Le Corbusier (1887-1965), Taureau, 1963, collage of pieces of paper with gouache and Indian ink on pencil strokes, 110x70cm.
"Creating architecture is/makes a creature," he wrote in Poème de l'angle droit, in 1955. The world knows Le Corbusier, born Charles-Édouard Jeanneret in 1887, as the "father of modern architecture". But in the secrecy of the "workshop of patient searching", as he put it, the architect always felt the flame of the visual artist burning within him and devoted half his day to this "secret labour". He was guided on this path in his early years by his friend and mentor Amédée Ozenfant (1886-1966).
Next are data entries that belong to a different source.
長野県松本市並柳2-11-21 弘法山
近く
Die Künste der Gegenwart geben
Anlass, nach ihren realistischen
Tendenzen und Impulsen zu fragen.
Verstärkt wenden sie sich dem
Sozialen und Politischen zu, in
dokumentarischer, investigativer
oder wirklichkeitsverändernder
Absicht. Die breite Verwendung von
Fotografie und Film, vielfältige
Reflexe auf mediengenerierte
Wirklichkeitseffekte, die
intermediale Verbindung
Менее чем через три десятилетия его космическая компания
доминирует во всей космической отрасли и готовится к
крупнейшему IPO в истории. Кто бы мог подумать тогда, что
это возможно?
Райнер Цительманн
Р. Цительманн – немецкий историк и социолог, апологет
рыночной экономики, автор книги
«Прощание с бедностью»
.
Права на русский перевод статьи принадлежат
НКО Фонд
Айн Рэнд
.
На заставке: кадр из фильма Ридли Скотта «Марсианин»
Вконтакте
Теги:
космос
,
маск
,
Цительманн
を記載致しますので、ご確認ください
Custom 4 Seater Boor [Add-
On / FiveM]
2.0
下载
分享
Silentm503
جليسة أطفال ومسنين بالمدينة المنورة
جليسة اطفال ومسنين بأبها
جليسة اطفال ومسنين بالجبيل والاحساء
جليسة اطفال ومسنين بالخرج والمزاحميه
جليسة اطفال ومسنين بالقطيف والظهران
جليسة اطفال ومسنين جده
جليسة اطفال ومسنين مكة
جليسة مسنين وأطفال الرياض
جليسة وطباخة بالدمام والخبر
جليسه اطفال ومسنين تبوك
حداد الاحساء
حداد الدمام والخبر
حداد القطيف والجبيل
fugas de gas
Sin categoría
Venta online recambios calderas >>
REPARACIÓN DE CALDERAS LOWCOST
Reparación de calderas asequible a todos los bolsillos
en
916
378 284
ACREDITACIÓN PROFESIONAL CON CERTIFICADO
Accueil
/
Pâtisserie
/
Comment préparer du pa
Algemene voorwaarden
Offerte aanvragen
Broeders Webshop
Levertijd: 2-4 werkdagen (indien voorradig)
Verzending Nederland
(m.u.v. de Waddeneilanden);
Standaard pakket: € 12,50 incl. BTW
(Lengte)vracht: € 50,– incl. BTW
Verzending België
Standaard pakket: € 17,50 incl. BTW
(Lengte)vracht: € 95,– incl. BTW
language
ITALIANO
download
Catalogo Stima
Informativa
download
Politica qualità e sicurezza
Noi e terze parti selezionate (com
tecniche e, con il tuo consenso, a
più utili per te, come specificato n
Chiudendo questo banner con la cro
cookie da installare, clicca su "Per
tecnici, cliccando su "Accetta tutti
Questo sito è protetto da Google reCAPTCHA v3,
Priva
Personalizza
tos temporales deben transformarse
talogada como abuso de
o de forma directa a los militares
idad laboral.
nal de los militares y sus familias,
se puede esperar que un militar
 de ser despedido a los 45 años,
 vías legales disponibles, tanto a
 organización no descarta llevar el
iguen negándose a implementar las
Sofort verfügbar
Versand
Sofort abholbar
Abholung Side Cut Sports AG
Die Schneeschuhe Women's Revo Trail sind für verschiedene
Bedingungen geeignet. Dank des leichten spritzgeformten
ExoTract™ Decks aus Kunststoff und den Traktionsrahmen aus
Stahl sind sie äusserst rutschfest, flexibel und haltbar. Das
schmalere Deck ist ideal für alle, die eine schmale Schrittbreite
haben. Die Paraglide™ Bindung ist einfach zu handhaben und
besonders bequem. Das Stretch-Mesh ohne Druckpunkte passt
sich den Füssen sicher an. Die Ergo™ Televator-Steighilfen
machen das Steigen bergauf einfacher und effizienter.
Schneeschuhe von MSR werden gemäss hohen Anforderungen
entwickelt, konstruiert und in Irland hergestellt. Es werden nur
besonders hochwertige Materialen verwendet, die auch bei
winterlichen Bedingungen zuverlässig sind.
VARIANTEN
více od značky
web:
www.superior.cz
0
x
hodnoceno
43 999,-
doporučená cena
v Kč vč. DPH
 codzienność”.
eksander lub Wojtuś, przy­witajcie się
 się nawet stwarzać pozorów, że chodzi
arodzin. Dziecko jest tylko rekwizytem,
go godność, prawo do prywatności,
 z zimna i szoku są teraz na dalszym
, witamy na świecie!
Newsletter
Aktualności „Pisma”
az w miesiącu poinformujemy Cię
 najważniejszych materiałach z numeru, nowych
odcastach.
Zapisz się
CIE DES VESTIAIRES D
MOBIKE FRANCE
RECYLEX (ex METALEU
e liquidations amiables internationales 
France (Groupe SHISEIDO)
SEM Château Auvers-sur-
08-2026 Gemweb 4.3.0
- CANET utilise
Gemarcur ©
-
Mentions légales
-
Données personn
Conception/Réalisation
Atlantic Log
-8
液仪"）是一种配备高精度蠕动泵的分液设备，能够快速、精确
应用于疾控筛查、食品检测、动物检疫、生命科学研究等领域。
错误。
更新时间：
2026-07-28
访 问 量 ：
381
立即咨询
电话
In 1918, they founded an artistic movement together: Purism, aimed at going beyond Cubism and returning to a classical order with frontal compositions. From then on Le Corbusier painted ceaselessly, even during the intense architectural turmoil of the 1930s. In 1952, he developed an interest in the bull. As he said, "For twenty years, I have been intuitively leading my figures towards animal forms that foster character," and later described how the idea came to him by chance, when he saw, at 90 degrees, an old Purist drawing that had fallen on the floor. The bull appears as the very symbol of Le Corbusier's cosmogony. He created eighteen different subjects based on this theme, materialised by nineteen large oils and a huge embroidered tapestry, which became the stage curtain for the Bunka Kaikan Theatre in Tokyo. There is also this collage of 1963. At that time, he often experimented with colours when working on a monumental work.